● **Activity**:
The lines to return are those below that contain the word "bagian".

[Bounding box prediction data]
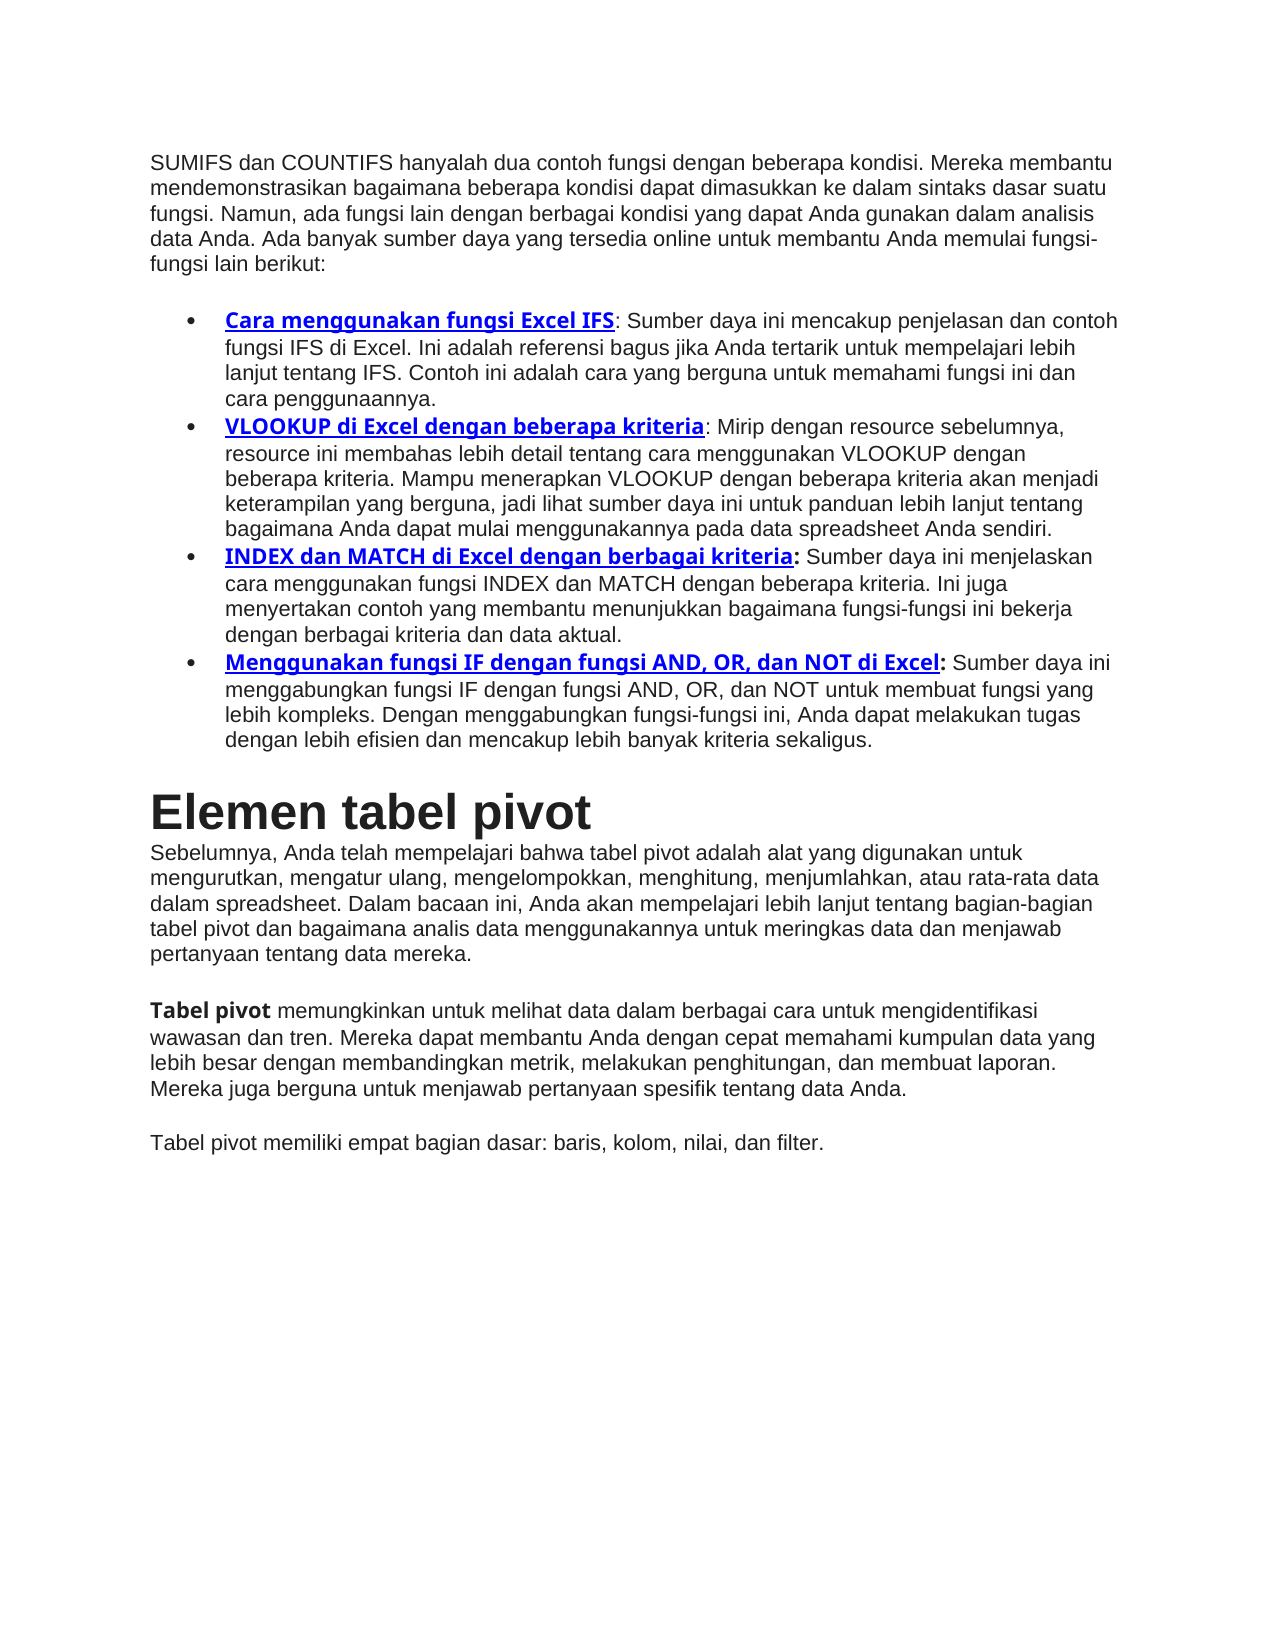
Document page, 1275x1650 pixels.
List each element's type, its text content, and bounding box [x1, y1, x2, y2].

list INDEX dan MATCH di Excel dengan berbagai kriteria: Sumber daya ini menjelaskan cara menggunakan fungsi INDEX dan MATCH dengan beberapa kriteria. Ini juga menyertakan contoh yang membantu menunjukkan bagaimana fungsi-fungsi ini bekerja dengan berbagai kriteria dan data aktual. [187, 541, 1125, 647]
text Tabel pivot memiliki empat bagian dasar: baris, kolom, nilai, dan filter. [150, 1130, 1125, 1155]
list Menggunakan fungsi IF dengan fungsi AND, OR, dan NOT di Excel: Sumber daya ini menggabungkan fungsi IF dengan fungsi AND, OR, dan NOT untuk membuat fungsi yang lebih kompleks. Dengan menggabungkan fungsi-fungsi ini, Anda dapat melakukan tugas dengan lebih efisien dan mencakup lebih banyak kriteria sekaligus. [187, 647, 1125, 752]
text Elemen tabel pivot [150, 783, 1125, 840]
list VLOOKUP di Excel dengan beberapa kriteria: Mirip dengan resource sebelumnya, resource ini membahas lebih detail tentang cara menggunakan VLOOKUP dengan beberapa kriteria. Mampu menerapkan VLOOKUP dengan beberapa kriteria akan menjadi keterampilan yang berguna, jadi lihat sumber daya ini untuk panduan lebih lanjut tentang bagaimana Anda dapat mulai menggunakannya pada data spreadsheet Anda sendiri. [187, 411, 1125, 541]
text Sebelumnya, Anda telah mempelajari bahwa tabel pivot adalah alat yang digunakan untuk mengurutkan, mengatur ulang, mengelompokkan, menghitung, menjumlahkan, atau rata-rata data dalam spreadsheet. Dalam bacaan ini, Anda akan mempelajari lebih lanjut tentang bagian-bagian tabel pivot dan bagaimana analis data menggunakannya untuk meringkas data dan menjawab pertanyaan tentang data mereka. [150, 840, 1125, 966]
text SUMIFS dan COUNTIFS hanyalah dua contoh fungsi dengan beberapa kondisi. Mereka membantu mendemonstrasikan bagaimana beberapa kondisi dapat dimasukkan ke dalam sintaks dasar suatu fungsi. Namun, ada fungsi lain dengan berbagai kondisi yang dapat Anda gunakan dalam analisis data Anda. Ada banyak sumber daya yang tersedia online untuk membantu Anda memulai fungsi-fungsi lain berikut: [150, 150, 1125, 276]
text Tabel pivot memungkinkan untuk melihat data dalam berbagai cara untuk mengidentifikasi wawasan dan tren. Mereka dapat membantu Anda dengan cepat memahami kumpulan data yang lebih besar dengan membandingkan metrik, melakukan penghitungan, dan membuat laporan. Mereka juga berguna untuk menjawab pertanyaan spesifik tentang data Anda. [150, 995, 1125, 1101]
list Cara menggunakan fungsi Excel IFS: Sumber daya ini mencakup penjelasan dan contoh fungsi IFS di Excel. Ini adalah referensi bagus jika Anda tertarik untuk mempelajari lebih lanjut tentang IFS. Contoh ini adalah cara yang berguna untuk memahami fungsi ini dan cara penggunaannya. [187, 305, 1125, 411]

● **Expected answer**:
text Tabel pivot memiliki empat bagian dasar: baris, kolom, nilai, dan filter. [150, 1130, 1125, 1155]
text Sebelumnya, Anda telah mempelajari bahwa tabel pivot adalah alat yang digunakan untuk mengurutkan, mengatur ulang, mengelompokkan, menghitung, menjumlahkan, atau rata-rata data dalam spreadsheet. Dalam bacaan ini, Anda akan mempelajari lebih lanjut tentang bagian-bagian tabel pivot dan bagaimana analis data menggunakannya untuk meringkas data dan menjawab pertanyaan tentang data mereka. [150, 840, 1125, 966]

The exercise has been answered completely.